PITTS: I definitely think it's changing all the time, and for that reason, I would say never rest on your laurels. Always constantly review your mobile or your BYOD policies, but especially now the mobile policies because mobile is part of that moving target that's moving with a new velocity. The velocity of change with mobile technology is geometrically many times faster than we experience with basically Internet technology over the last decade. It's definitely a moving target. The other piece is that the legal issues are rapidly evolving and the velocity there is going to increase tremendously too. Also, because of the big data this touches, there are some huge challenges with managing e-disclosure and things like that.
KITTEN: Can you tell us specifically what some of BITS' recommended best practices are?
PITTS: One of the areas that requires a lot of focus is managing the employees, especially in the complicated world of bring-your-own-device. A lot of that is done by restricting access or restricting functionality relative to when it is okay to use a personal device. Things that have to be considered are also where you are and what kind of network are you on. Are you on the office network, which is easier to manage? Are you at home on your private network or at you at Starbucks on a public network? In all cases, you've got to establish security assurance levels that work for those circumstances. Part of that means I'll access or restrict access based on the functionality the employee is trying to access on their mobile device. Basic e-mail might be available in all cases, whereas accessing secure files and things like that may be restricted to the office network.
The way you do this is strong technology, and there are a lot of mobile-specific technologies that help you out there. But there are some of the basic good security technologies like containers, virtual machines and BPM networks. With mobile, like I said, it's very important to do effective mobile device management. Something that's wonderfully unique and special about mobile is there are so many ways to use multi-factor authentication because the device has all these wonderful tools associated with it to include voice authentication, visual authentication using facial contour with the camera. There are some folks out there playing with thumbprint or fingerprint authentication. It's got a built-in keyboard and a built-in digital keypad as well so you can do question-an-answer passwords and PINS. Beyond that, there's device identification that you could couple up with user identification and pair those up if you need to do that. You could look at GPS. There's just a myriad of things that we're going to be able to raise the bar with financial services using these devices. That's an opportunity.
Having a Policy
KITTEN: Are there any other areas that touch mobile security that you would like to leave our audience with?

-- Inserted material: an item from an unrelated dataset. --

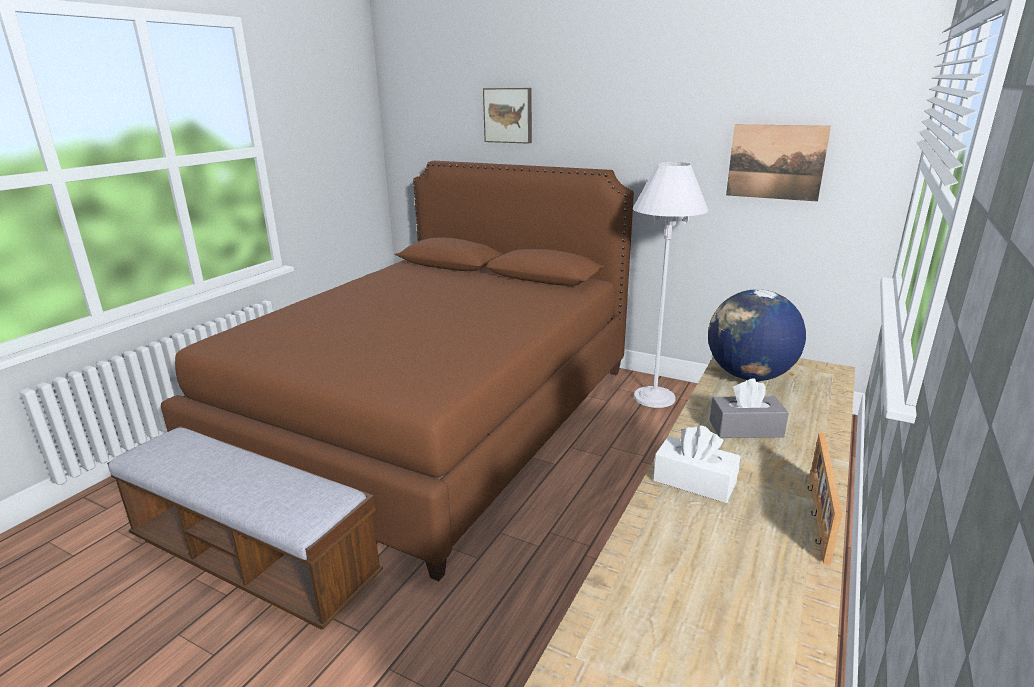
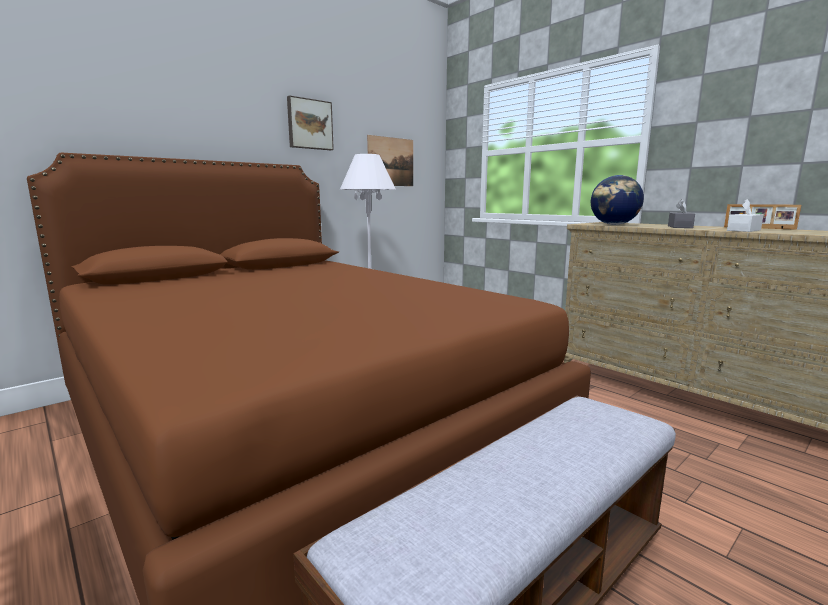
camera: 70 degrees left, 10 degrees down
(508, 115) = (170, 107): picture -> picture (309, 124)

PITTS: I think there are a lot of challenges out there, specifically in the banking industry. I think one of the important things to share with all financial institutions is they should, if they're going to allow employee use of mobile devices as part of their business, have a policy and an agreement with those employees to make sure they have that well-managed and covered by their view of best practices. Basically, those practices and the security levels with the access, functionality and all those things that go with it should be a factor of the institution's needs, their risk tolerance and the technologies they have chosen to enable their BYOD mobile program.